Segment Open

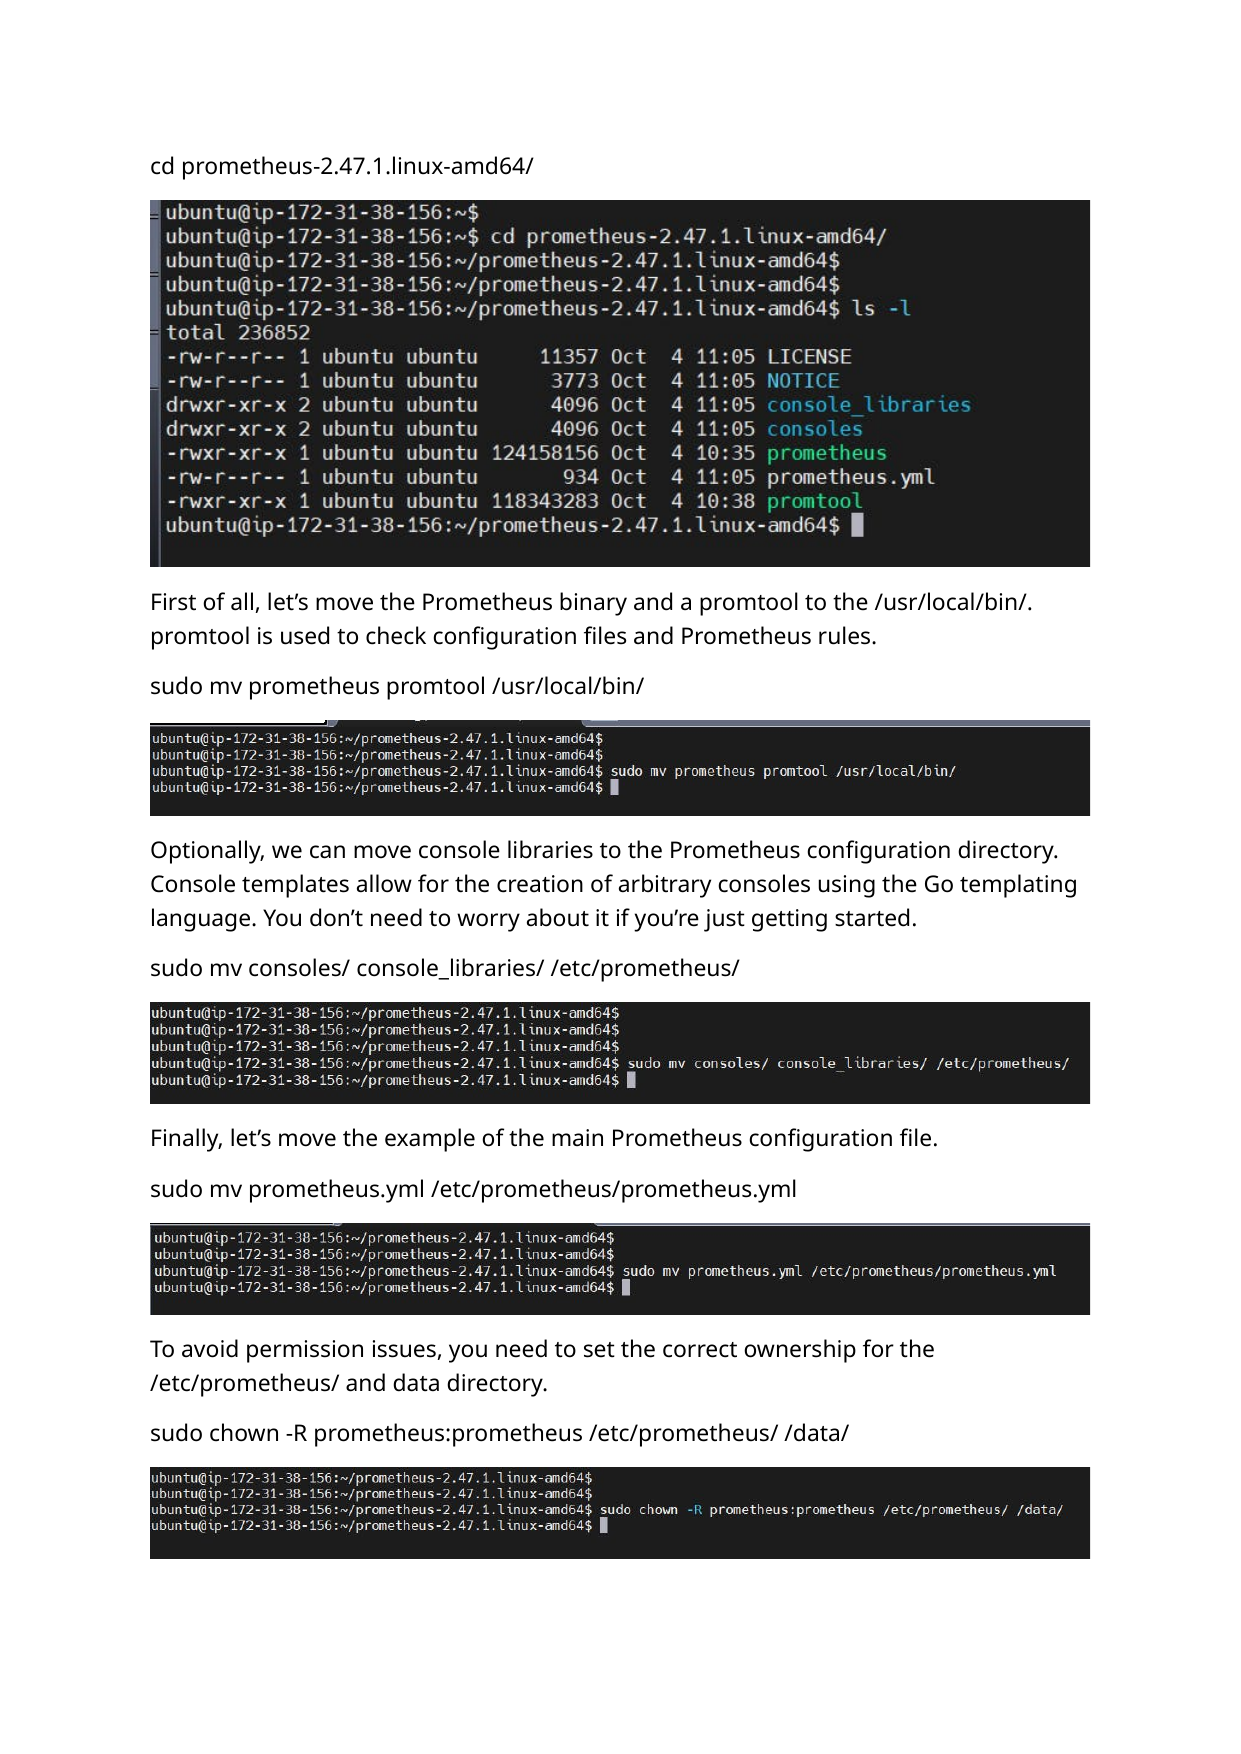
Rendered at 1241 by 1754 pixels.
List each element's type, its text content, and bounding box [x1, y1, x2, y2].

text cd prometheus-2.47.1.linux-amd64/ [150, 150, 1090, 181]
text To avoid permission issues, you need to set the correct ownership for the /etc/prometheus/ and data directory. [150, 1333, 1090, 1398]
picture [150, 200, 1091, 567]
text sudo mv consoles/ console_libraries/ /etc/prometheus/ [150, 952, 1090, 984]
text Optionally, we can move console libraries to the Prometheus configuration directory. Console templates allow for the creation of arbitrary consoles using the Go templating language. You don’t need to worry about it if you’re just getting started. [150, 834, 1090, 933]
picture [150, 1467, 1091, 1559]
text sudo chown -R prometheus:prometheus /etc/prometheus/ /data/ [150, 1417, 1090, 1449]
text Finally, let’s move the example of the main Prometheus configuration file. [150, 1122, 1090, 1154]
picture [150, 1002, 1091, 1104]
picture [150, 1223, 1091, 1315]
picture [150, 720, 1091, 816]
text sudo mv prometheus.yml /etc/prometheus/prometheus.yml [150, 1173, 1090, 1204]
text sudo mv prometheus promtool /usr/local/bin/ [150, 670, 1090, 701]
text First of all, let’s move the Prometheus binary and a promtool to the /usr/local/bin/. promtool is used to check configuration files and Prometheus rules. [150, 586, 1090, 651]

Segment Closed

Directive: Once the pictures are removed, repeat all of the data above exactly.

Completed task:
Rendered at 1241 by 1754 pixels.
List each element's type, its text content, and bounding box [x1, y1, x2, y2].

text cd prometheus-2.47.1.linux-amd64/ [150, 150, 1090, 181]
text To avoid permission issues, you need to set the correct ownership for the /etc/prometheus/ and data directory. [150, 1333, 1090, 1398]
picture [150, 200, 1091, 567]
text sudo mv consoles/ console_libraries/ /etc/prometheus/ [150, 952, 1090, 984]
text Optionally, we can move console libraries to the Prometheus configuration directory. Console templates allow for the creation of arbitrary consoles using the Go templating language. You don’t need to worry about it if you’re just getting started. [150, 834, 1090, 933]
picture [150, 1467, 1091, 1559]
text sudo chown -R prometheus:prometheus /etc/prometheus/ /data/ [150, 1417, 1090, 1449]
text Finally, let’s move the example of the main Prometheus configuration file. [150, 1122, 1090, 1154]
picture [150, 1002, 1091, 1104]
picture [150, 1223, 1091, 1315]
picture [150, 720, 1091, 816]
text sudo mv prometheus.yml /etc/prometheus/prometheus.yml [150, 1173, 1090, 1204]
text sudo mv prometheus promtool /usr/local/bin/ [150, 670, 1090, 701]
text First of all, let’s move the Prometheus binary and a promtool to the /usr/local/bin/. promtool is used to check configuration files and Prometheus rules. [150, 586, 1090, 651]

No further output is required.